Available data:
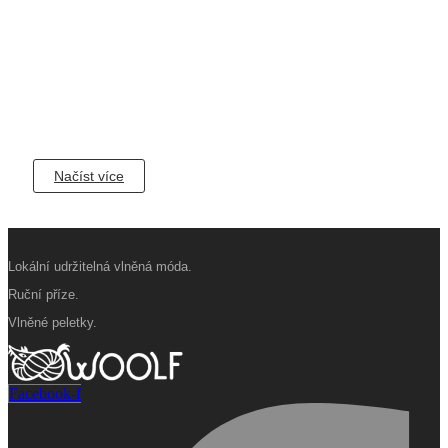
Načíst více
Konec zobrazení
Lokální udržitelná vlněná móda.
Ruční příze.
Vlněné peletky.
Facebook-f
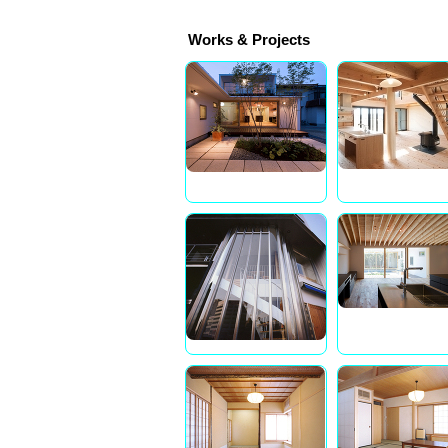
Works & Projects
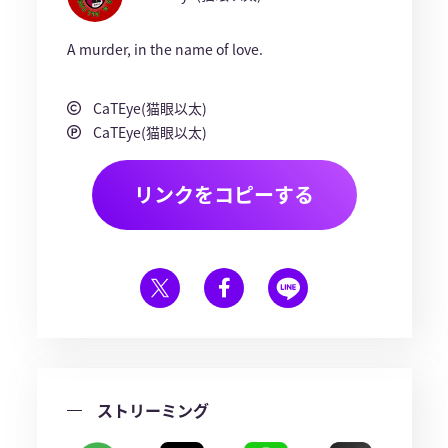
A murder, in the name of love.
CaTEye(猫眼以太)
CaTEye(猫眼以太)
リンクをコピーする
ストリーミング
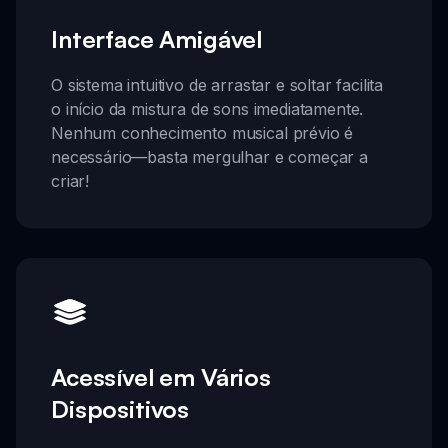
Interface Amigável
O sistema intuitivo de arrastar e soltar facilita
o início da mistura de sons imediatamente.
Nenhum conhecimento musical prévio é
necessário—basta mergulhar e começar a
criar!
Acessível em Vários
Dispositivos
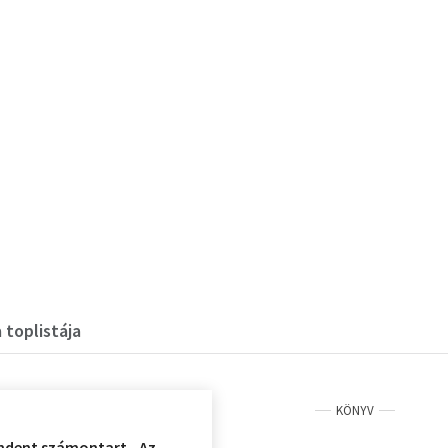
 toplistája
KÖNYV
indent számontart - Az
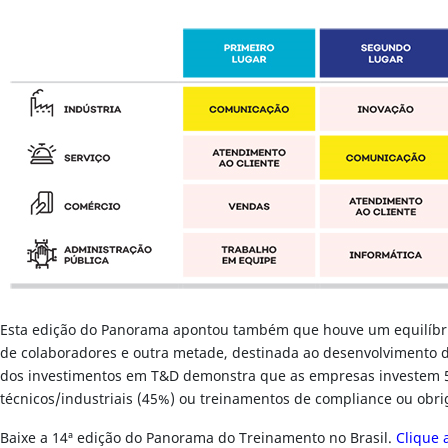
Esta edição do Panorama apontou também que houve um equilíbrio 
de colaboradores e outra metade, destinada ao desenvolvimento da
dos investimentos em T&D demonstra que as empresas investem 53
técnicos/industriais (45%) ou treinamentos de compliance ou obri
Baixe a 14ª edição do Panorama do Treinamento no Brasil.
Clique 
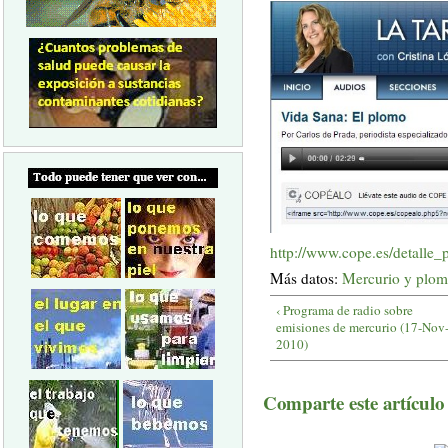
http://www.cope.es/detalle
Más datos:
Mercurio y plo
‹ Programa de radio sobre
emisiones de mercurio (17-Nov
2010)
Comparte este artículo a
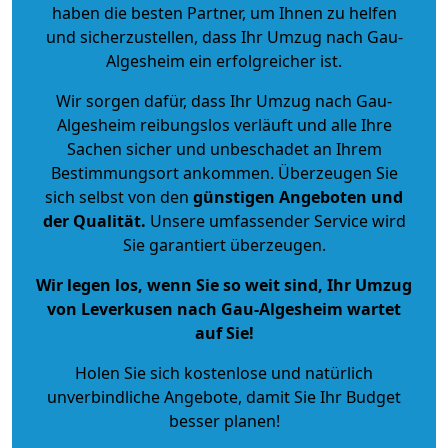
haben die besten Partner, um Ihnen zu helfen
und sicherzustellen, dass Ihr Umzug nach Gau-
Algesheim ein erfolgreicher ist.
Wir sorgen dafür, dass Ihr Umzug nach Gau-
Algesheim reibungslos verläuft und alle Ihre
Sachen sicher und unbeschadet an Ihrem
Bestimmungsort ankommen. Überzeugen Sie
sich selbst von den
günstigen Angeboten und
der Qualität
.
Unsere umfassender Service wird
Sie garantiert überzeugen.
Wir legen los, wenn Sie so weit sind, Ihr Umzug
von Leverkusen nach Gau-Algesheim wartet
auf Sie!
Holen Sie sich kostenlose und natürlich
unverbindliche Angebote
, damit Sie Ihr Budget
besser planen!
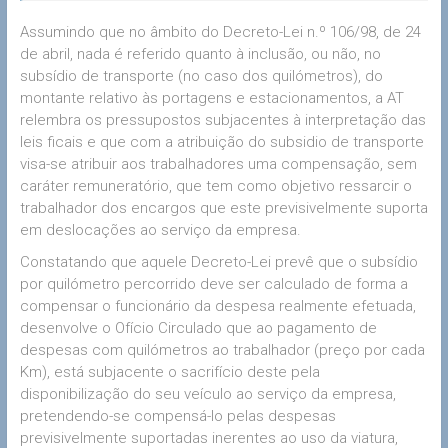
Assumindo que no âmbito do Decreto-Lei n.º 106/98, de 24
de abril, nada é referido quanto à inclusão, ou não, no
subsídio de transporte (no caso dos quilómetros), do
montante relativo às portagens e estacionamentos, a AT
relembra os pressupostos subjacentes à interpretação das
leis ficais e que com a atribuição do subsidio de transporte
visa-se atribuir aos trabalhadores uma compensação, sem
caráter remuneratório, que tem como objetivo ressarcir o
trabalhador dos encargos que este previsivelmente suporta
em deslocações ao serviço da empresa.
Constatando que aquele Decreto-Lei prevê que o subsídio
por quilómetro percorrido deve ser calculado de forma a
compensar o funcionário da despesa realmente efetuada,
desenvolve o Ofício Circulado que ao pagamento de
despesas com quilómetros ao trabalhador (preço por cada
Km), está subjacente o sacrifício deste pela
disponibilização do seu veículo ao serviço da empresa,
pretendendo-se compensá-lo pelas despesas
previsivelmente suportadas inerentes ao uso da viatura,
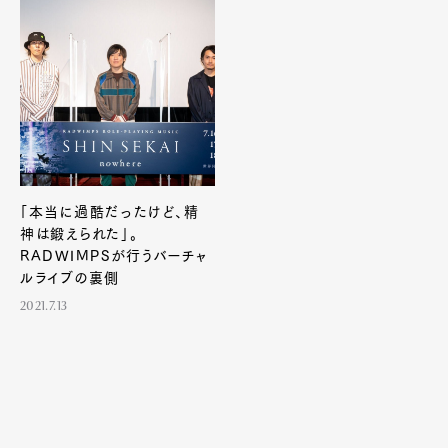
「本当に過酷だったけど、精
神は鍛えられた」。
RADWIMPSが行うバーチャ
ルライブの裏側
2021.7.13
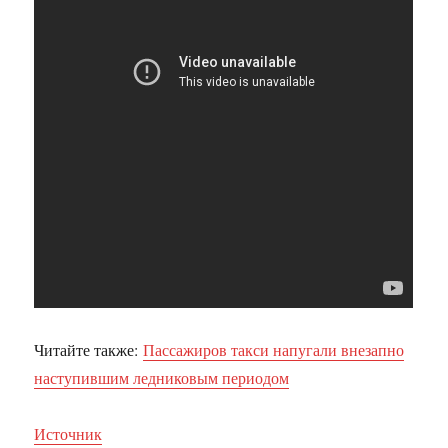
Читайте также:
Пассажиров такси напугали внезапно
наступившим ледниковым периодом
Источник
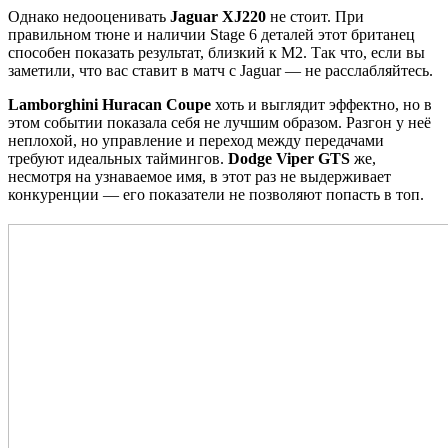
Однако недооценивать
Jaguar XJ220
не стоит. При
правильном тюне и наличии Stage 6 деталей этот британец
способен показать результат, близкий к M2. Так что, если вы
заметили, что вас ставит в матч с Jaguar — не расслабляйтесь.
Lamborghini Huracan Coupe
хоть и выглядит эффектно, но в
этом событии показала себя не лучшим образом. Разгон у неё
неплохой, но управление и переход между передачами
требуют идеальных таймингов.
Dodge Viper GTS
же,
несмотря на узнаваемое имя, в этот раз не выдерживает
конкуренции — его показатели не позволяют попасть в топ.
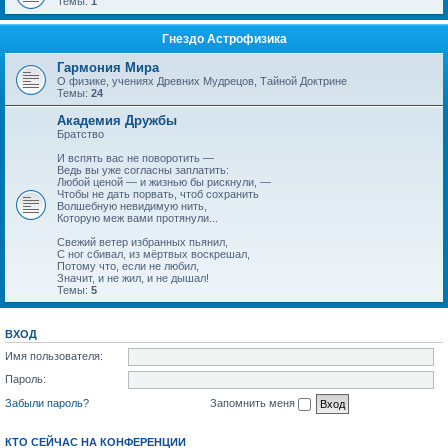
Темы:
1
Гнездо Астрофизика
Гармония Мира
О физике, учениях Древних Мудрецов, Тайной Доктрине
Темы:
24
Академия Дружбы
Братство
И вспять вас не поворотить —
Ведь вы уже согласны заплатить:
Любой ценой — и жизнью бы рискнули, —
Чтобы не дать порвать, чтоб сохранить
Волшебную невидимую нить,
Которую меж вами протянули...
Свежий ветер избранных пьянил,
С ног сбивал, из мёртвых воскрешал,
Потому что, если не любил,
Значит, и не жил, и не дышал!
Темы:
5
ВХОД
Имя пользователя:
Пароль:
Забыли пароль?
Запомнить меня
КТО СЕЙЧАС НА КОНФЕРЕНЦИИ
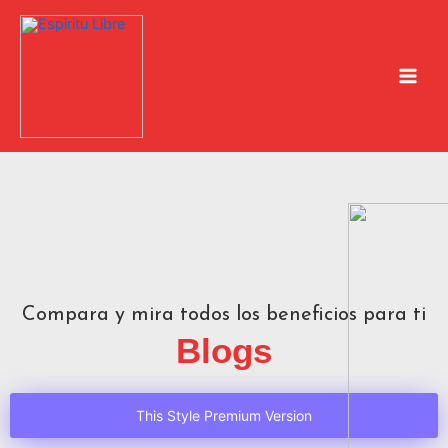
Ir
al
contenido
Compara y mira todos los beneficios para ti
Blogs
This Style Premium Version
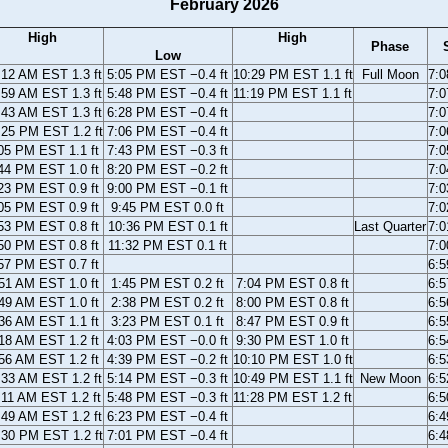
February 2026
High
High
Phase
Low
:12 AM EST 1.3 ft
5:05 PM EST −0.4 ft
10:29 PM EST 1.1 ft
Full Moon
7:
:59 AM EST 1.3 ft
5:48 PM EST −0.4 ft
11:19 PM EST 1.1 ft
7:
:43 AM EST 1.3 ft
6:28 PM EST −0.4 ft
7:
:25 PM EST 1.2 ft
7:06 PM EST −0.4 ft
7:
05 PM EST 1.1 ft
7:43 PM EST −0.3 ft
7:
44 PM EST 1.0 ft
8:20 PM EST −0.2 ft
7:
23 PM EST 0.9 ft
9:00 PM EST −0.1 ft
7:
05 PM EST 0.9 ft
9:45 PM EST 0.0 ft
7:
53 PM EST 0.8 ft
10:36 PM EST 0.1 ft
Last Quarter
7:
50 PM EST 0.8 ft
11:32 PM EST 0.1 ft
7:
57 PM EST 0.7 ft
6:
51 AM EST 1.0 ft
1:45 PM EST 0.2 ft
7:04 PM EST 0.8 ft
6:
49 AM EST 1.0 ft
2:38 PM EST 0.2 ft
8:00 PM EST 0.8 ft
6:
36 AM EST 1.1 ft
3:23 PM EST 0.1 ft
8:47 PM EST 0.9 ft
6:
18 AM EST 1.2 ft
4:03 PM EST −0.0 ft
9:30 PM EST 1.0 ft
6:
56 AM EST 1.2 ft
4:39 PM EST −0.2 ft
10:10 PM EST 1.0 ft
6:
:33 AM EST 1.2 ft
5:14 PM EST −0.3 ft
10:49 PM EST 1.1 ft
New Moon
6:
:11 AM EST 1.2 ft
5:48 PM EST −0.3 ft
11:28 PM EST 1.2 ft
6:
:49 AM EST 1.2 ft
6:23 PM EST −0.4 ft
6:
:30 PM EST 1.2 ft
7:01 PM EST −0.4 ft
6:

Aim of the task: Render the lines of the material, beginning with the line containing "February 2026" and continuing through the line containing "11:32 PM EST 0.1 ft", as a Markdown table with the columns No. and Text. Number each row and leave out any blank lines.

Output of the exercise:
| No. | Text |
|---|---|
| 1 | February 2026 |
| 2 | High |
| 3 | High |
| 4 | Phase |
| 5 | Low |
| 6 | :12 AM EST 1.3 ft |
| 7 | 5:05 PM EST −0.4 ft |
| 8 | 10:29 PM EST 1.1 ft |
| 9 | Full Moon |
| 10 | 7: |
| 11 | :59 AM EST 1.3 ft |
| 12 | 5:48 PM EST −0.4 ft |
| 13 | 11:19 PM EST 1.1 ft |
| 14 | 7: |
| 15 | :43 AM EST 1.3 ft |
| 16 | 6:28 PM EST −0.4 ft |
| 17 | 7: |
| 18 | :25 PM EST 1.2 ft |
| 19 | 7:06 PM EST −0.4 ft |
| 20 | 7: |
| 21 | 05 PM EST 1.1 ft |
| 22 | 7:43 PM EST −0.3 ft |
| 23 | 7: |
| 24 | 44 PM EST 1.0 ft |
| 25 | 8:20 PM EST −0.2 ft |
| 26 | 7: |
| 27 | 23 PM EST 0.9 ft |
| 28 | 9:00 PM EST −0.1 ft |
| 29 | 7: |
| 30 | 05 PM EST 0.9 ft |
| 31 | 9:45 PM EST 0.0 ft |
| 32 | 7: |
| 33 | 53 PM EST 0.8 ft |
| 34 | 10:36 PM EST 0.1 ft |
| 35 | Last Quarter |
| 36 | 7: |
| 37 | 50 PM EST 0.8 ft |
| 38 | 11:32 PM EST 0.1 ft |